Staff provide successful support to help develop children's language and communication skills. For example, they encourage children to recall familiar stories, and children develop their own ideas, such as suggesting swimming or using stepping stones to cross the river. Staff pause so that children join in with the words.

They narrate children's play and repeat young children's attempts at words back to them so that they hear the correct pronunciation.Children are active learners and demonstrate good control using equipment. They use the climbing frame confidently and can suck up water in a syringe.

Staff join in with child-led activities, providing good role models for learning. For example, they listen intently and ask good open-ended questions as children make up stories or games. However, on occasions, although other children join in, staff do not ensure that all children get to ask what they want to know or are challenged sufficiently.

Staff consistently support children in understanding their emotions. Children are beginning to self-regulate their behaviour, and staff use timers and visual aids to support them. Children enjoy their learning and concentrate in group activities.
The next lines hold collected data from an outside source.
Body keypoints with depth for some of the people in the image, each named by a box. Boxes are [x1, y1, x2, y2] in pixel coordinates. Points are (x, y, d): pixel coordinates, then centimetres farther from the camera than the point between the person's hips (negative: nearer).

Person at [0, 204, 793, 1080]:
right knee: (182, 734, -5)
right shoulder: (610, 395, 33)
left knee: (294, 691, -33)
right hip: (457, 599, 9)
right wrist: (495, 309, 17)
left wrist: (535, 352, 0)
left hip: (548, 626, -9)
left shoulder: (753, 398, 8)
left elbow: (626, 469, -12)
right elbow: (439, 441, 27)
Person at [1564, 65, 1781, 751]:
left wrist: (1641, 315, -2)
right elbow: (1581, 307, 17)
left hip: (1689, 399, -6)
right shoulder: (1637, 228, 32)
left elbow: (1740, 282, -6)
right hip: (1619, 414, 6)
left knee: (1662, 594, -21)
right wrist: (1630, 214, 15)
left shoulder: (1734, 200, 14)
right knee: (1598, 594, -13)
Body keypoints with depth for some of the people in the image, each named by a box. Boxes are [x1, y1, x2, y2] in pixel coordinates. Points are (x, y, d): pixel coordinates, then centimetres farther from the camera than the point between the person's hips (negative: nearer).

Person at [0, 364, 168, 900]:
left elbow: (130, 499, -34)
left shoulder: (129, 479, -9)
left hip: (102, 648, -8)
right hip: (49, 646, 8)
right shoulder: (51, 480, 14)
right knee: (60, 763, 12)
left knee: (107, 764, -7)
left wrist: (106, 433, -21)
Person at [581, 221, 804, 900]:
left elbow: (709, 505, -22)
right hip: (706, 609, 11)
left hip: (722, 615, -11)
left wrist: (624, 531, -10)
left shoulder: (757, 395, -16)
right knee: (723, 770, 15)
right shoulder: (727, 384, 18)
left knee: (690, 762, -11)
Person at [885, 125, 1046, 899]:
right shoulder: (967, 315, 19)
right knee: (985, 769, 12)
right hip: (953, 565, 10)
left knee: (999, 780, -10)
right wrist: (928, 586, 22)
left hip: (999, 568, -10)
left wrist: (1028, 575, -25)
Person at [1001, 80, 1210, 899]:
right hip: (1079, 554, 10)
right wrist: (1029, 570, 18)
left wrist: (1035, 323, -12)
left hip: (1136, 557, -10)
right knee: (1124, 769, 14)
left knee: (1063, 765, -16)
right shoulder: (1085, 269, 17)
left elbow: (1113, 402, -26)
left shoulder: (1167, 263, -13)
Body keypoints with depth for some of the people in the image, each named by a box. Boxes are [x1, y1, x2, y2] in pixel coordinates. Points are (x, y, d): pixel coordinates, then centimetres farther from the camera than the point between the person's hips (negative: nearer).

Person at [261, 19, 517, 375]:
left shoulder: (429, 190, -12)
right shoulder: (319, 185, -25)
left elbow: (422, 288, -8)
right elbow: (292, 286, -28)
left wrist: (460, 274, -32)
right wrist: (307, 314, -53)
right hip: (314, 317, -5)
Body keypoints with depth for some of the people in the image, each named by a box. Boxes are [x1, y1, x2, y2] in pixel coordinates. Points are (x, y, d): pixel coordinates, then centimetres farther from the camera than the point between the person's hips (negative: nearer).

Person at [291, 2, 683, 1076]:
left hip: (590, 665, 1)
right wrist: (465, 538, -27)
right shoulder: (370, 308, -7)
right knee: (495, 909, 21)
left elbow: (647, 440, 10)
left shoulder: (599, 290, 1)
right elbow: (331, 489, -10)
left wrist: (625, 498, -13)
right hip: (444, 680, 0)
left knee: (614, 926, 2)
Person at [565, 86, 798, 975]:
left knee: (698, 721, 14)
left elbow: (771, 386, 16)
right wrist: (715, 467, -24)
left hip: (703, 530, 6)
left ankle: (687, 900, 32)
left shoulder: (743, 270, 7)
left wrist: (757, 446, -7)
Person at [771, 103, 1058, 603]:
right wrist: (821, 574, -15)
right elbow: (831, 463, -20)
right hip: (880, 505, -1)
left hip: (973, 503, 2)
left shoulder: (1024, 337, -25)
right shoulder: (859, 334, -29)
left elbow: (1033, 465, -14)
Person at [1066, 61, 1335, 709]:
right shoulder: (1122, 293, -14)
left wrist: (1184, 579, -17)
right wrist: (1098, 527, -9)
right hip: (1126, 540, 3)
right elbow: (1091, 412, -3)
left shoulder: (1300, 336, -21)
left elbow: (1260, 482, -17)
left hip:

They listen to staff's instructions and help to take care of the environment. Children are becoming increasingly independent throughout their daily routines. For example, they butter bread and pour drinks.

Older children manage their personal needs and proudly demonstrate how they can put on their coat.Staff provide effective support to help children become good citizens. For example, children learn to share and they vote on activities or which book to read, willingly waiting their turn.

Children are developing a positive awareness of other people's differences and celebrate each other's achievements. Staff make good use of books, routines and games to help children understand about healthy practices. They regularly remind children to rehydrate.

Parents are very positive about the provision. Staff seek their feedback and parents are able to have face-to-face parents' evenings again. Parents confirm that staff share good information with them so they can provide consistent care.

However, although parents know what their children's next steps are, they are not always certain how to support their children's learning at home.The manager is new to leadership and is being supported effectively by the owner and her deputy. She provides staff with regular support and opportunities to discuss good practice.

Through self-evaluation, she is currently focusing on improving outdoor activities to provide more appropriate risk to challenge children's learning further. The special educational needs coordinator has a strong knowledge of her role and works well with outside agencies. She understands how to support individual children successfully to help ensure they make good progress in an inclusive provision.


The arrangements for safeguarding are effective.Staff and managers have a good understanding of what to do if they have concerns that a child may be at risk of harm. There are good recruitment procedures to help ensure only suitable staff work with the children.

Through effective support from staff, children know the emergency evacuation procedures, where to find the fire exits and which service to ask for after calling 999. Children take an active roll in carrying out a risk assessment of the garden before they go out to play, learning to recognise hazards and what to do about them.

What does the setting need to do to improve?

To further improve the quality of the early years provision, the provider should: focus staff training on supporting the less confident children to ask what they want to know and on challenging older children more provide parents with more specific information on how to support their children's learning at home.